Os Invernos antigamente, era curioso. A gente tinha dias, quando se ia levantar de manhã, para sair para fora, tinha de andar a puxar a neve com umas enxadas, porque ela chegava a meio da porta. Isto é tudo cômoros. Era tudo liso. Eu lembro-me, quando era miúdo, chegava a haver neve aos meses. Porque o Piódão fica numa cova, na encosta situada na Serra do Açor. E então, a neve vinha naqueles dias pequeninos, com a temperatura muito baixa. Vinha um nevão grande, e no outro dia estava bom, o tempo bom. Tudo limpinho e ainda arrefecia mais. Depois, aquilo vidrava, congelava de uma maneira. A gente andava, às vezes, descalços por cima daquilo. Era a nossa vida. A correr de um lado para outro. E andávamos assim. Estava aí aos meses porque o sol dava pouco tempo no Inverno e naqueles sítios onde não chegava a dar o sol, ficava ali aos meses de neve. Agora vem pouca, eu só me lembra de aparecer num ponto mais alto, aí umas duas vezes. Já não vem a neve que vinha. Frio, vem muito frio e chuva. Mas a neve não vem. E a neve é que fortalece os nascentes de água. A nossa terra ainda tem muita água. Até há água a correr na povoação. Não é de represa, é sempre a correr água, sempre a correr. Vem de um barroco. E há muitas terras que quando chega o fim do Verão estão sem água. Aqui há muita água. Mas quando havia muitos nevões ainda era pior, havia para aí água por todos os lados porque o próprio nevão é que sustenta as nascentes. Na Serra da Estrela, que é um sítio alto há lá sempre neve. Como há muita neve há quase sempre água.

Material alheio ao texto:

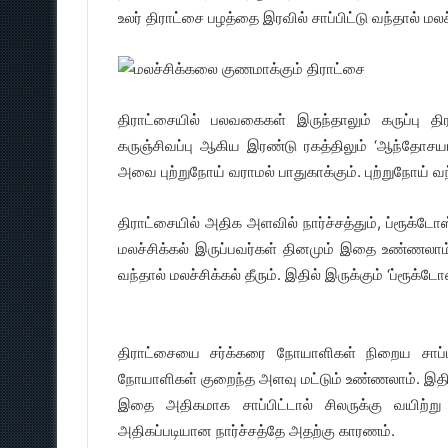
உலர் திராட்சை பழத்தை இரவில் சாப்பிட்டு வந்தால் மலச்ச
திராட்சையில் பலவகைகள் இருந்தாலும் கருப்பு தி
கருஞ்சிவப்பு ஆகிய இரண்டு ரகத்திலும் ‘ஆந்தோசயா
அவை புற்றுநோய் வராமல் பாதுகாக்கும். புற்றுநோய் வ
திராட்சையில் அதிக அளவில் நார்ச்சத்தும், ப்ரூக்டோஸ
மலச்சிக்கல் இருப்பவர்கள் தினமும் இதை உண்ணலாம்.
வந்தால் மலச்சிக்கல் தீரும். இதில் இருக்கும் ‘ப்ரூக்ட
திராட்சையை சர்க்கரை நோயாளிகள் நிறைய சாப்பி
நோயாளிகள் குறைந்த அளவு மட்டும் உண்ணலாம். இதில் வ
இதை அதிகமாக சாப்பிட்டால் சிலருக்கு வயிற்று வ
அதிகப்படியான நார்ச்சத்தே அதற்கு காரணம்.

O calçado eram os tamancos. Por baixo era madeira e por cima a sola. E então metiam-se aqueles nevões altos de meio metro, a gente ia a andar, metia o pé para baixo quando ia a puxar para cima ficava lá o tamanco e vinha o pé. A minha mãe contava que vinham aqueles nevões muito grandes, tinham os animais nas terras e estavam dois e três dias sem lá poder ir botar comer. Uma altura, a minha mãe disse-me que estiveram sete dias sem lá poder ir botar comer e quando lá chegaram, algumas já estavam a cair para o lado, com a fome. Agora não, agora já se vai. Não neva tanto, mas antigamente até dava gosto andar aí a pisar essa neve, por um lado e por outro.
Com as outras crianças fazíamos cada boneco de neve! Era neve em cima uns dos outros e tudo. Eu lembro-me que, numa eira onde antigamente malhavam o centeio, a gente fazia ali bonecos da altura de um homem, depois deitava-os por aí abaixo, contra as casas. Era um barulho dos diabos. A gente brincava com o frio e com a neve. Hoje não, hoje o frio é que brinca, pelo menos comigo, que eu já estou arrumado.